**YOUR TASK:**
Whenever a line of the records below contains the word "weight", copy that line.

Data entries:

----------------

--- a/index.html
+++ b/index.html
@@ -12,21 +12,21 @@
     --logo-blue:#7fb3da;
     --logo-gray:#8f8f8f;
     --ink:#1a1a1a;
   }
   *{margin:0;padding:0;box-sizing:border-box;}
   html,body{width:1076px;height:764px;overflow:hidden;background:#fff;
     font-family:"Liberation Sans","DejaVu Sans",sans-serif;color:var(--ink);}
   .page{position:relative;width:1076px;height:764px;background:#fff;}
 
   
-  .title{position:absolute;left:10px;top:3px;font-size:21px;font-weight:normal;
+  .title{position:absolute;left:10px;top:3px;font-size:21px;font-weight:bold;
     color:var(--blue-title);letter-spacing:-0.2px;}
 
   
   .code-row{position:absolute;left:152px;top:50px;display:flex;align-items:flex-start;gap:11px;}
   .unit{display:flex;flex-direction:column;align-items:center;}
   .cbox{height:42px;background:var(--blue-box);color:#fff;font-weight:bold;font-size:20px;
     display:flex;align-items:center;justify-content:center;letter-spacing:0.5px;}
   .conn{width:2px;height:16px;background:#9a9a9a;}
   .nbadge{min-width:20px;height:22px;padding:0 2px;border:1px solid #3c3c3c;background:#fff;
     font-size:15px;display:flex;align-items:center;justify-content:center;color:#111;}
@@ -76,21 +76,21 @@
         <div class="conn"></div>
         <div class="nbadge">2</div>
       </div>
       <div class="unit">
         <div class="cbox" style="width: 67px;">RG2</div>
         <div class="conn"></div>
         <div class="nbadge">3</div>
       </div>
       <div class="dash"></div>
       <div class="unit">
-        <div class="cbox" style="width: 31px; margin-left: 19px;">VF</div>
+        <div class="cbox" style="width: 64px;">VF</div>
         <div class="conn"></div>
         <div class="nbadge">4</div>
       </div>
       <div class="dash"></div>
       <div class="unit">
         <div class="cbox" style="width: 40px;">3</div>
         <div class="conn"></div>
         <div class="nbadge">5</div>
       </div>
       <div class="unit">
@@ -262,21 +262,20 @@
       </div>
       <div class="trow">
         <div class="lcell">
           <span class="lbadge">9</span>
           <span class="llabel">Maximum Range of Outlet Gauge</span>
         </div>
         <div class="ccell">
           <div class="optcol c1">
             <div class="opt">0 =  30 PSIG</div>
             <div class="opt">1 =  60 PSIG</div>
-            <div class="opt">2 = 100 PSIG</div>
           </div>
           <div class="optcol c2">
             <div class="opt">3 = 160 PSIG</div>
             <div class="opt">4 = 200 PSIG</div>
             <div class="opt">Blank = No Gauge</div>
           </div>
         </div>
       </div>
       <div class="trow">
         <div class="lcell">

----------------

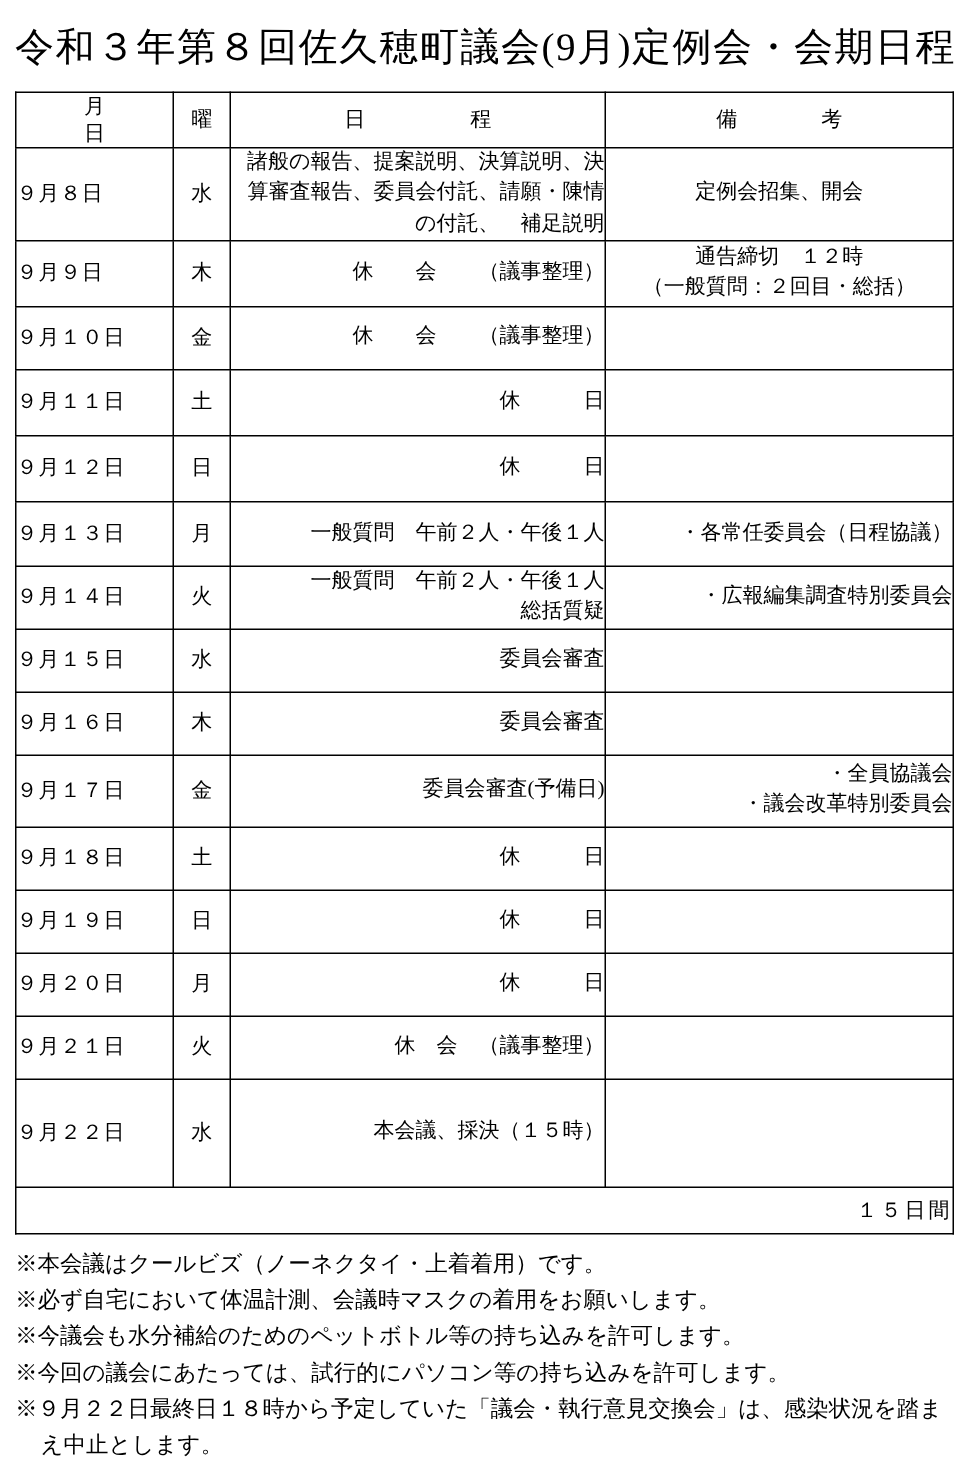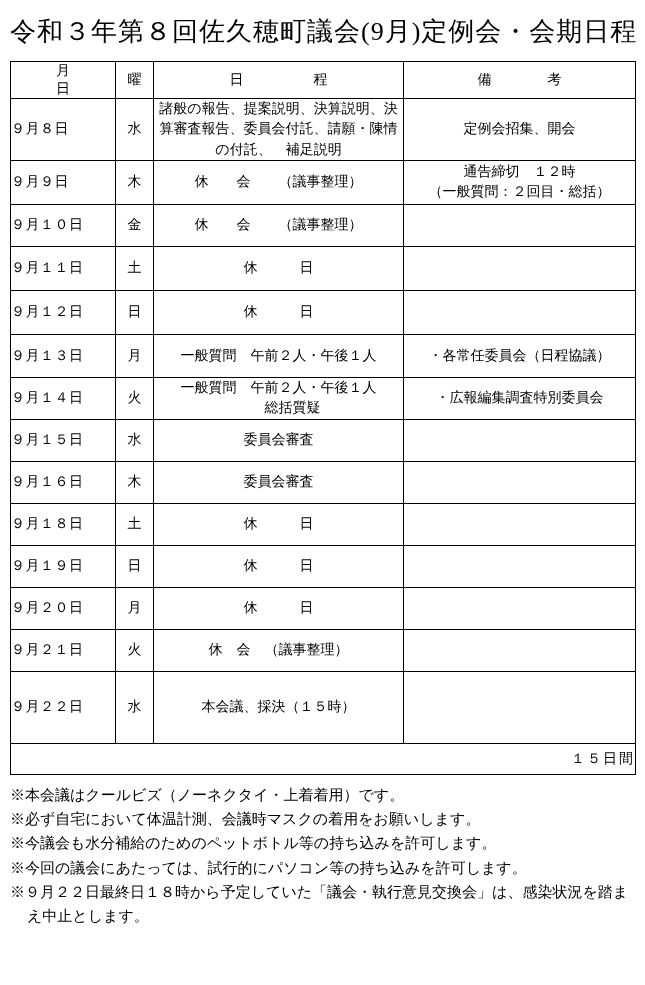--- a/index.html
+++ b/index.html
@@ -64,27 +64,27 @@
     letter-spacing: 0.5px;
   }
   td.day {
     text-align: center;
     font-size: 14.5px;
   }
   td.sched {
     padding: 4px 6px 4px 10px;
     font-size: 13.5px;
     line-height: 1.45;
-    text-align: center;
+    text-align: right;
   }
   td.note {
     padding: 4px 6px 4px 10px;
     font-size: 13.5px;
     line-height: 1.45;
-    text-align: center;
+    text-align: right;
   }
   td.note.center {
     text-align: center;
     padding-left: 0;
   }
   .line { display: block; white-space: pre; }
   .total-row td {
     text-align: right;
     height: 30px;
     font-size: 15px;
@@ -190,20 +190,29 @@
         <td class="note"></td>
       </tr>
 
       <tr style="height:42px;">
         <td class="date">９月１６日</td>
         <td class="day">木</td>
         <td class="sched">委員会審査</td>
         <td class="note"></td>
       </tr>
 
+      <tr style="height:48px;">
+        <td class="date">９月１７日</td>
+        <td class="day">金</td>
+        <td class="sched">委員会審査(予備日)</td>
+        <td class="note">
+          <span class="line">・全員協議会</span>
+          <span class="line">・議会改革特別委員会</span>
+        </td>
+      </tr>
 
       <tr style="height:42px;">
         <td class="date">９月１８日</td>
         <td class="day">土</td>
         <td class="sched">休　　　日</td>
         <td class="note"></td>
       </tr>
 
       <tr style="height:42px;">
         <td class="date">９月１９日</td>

----------------

**SOLVED PROBLEM:**
-  .title{position:absolute;left:10px;top:3px;font-size:21px;font-weight:normal;
+  .title{position:absolute;left:10px;top:3px;font-size:21px;font-weight:bold;
   .cbox{height:42px;background:var(--blue-box);color:#fff;font-weight:bold;font-size:20px;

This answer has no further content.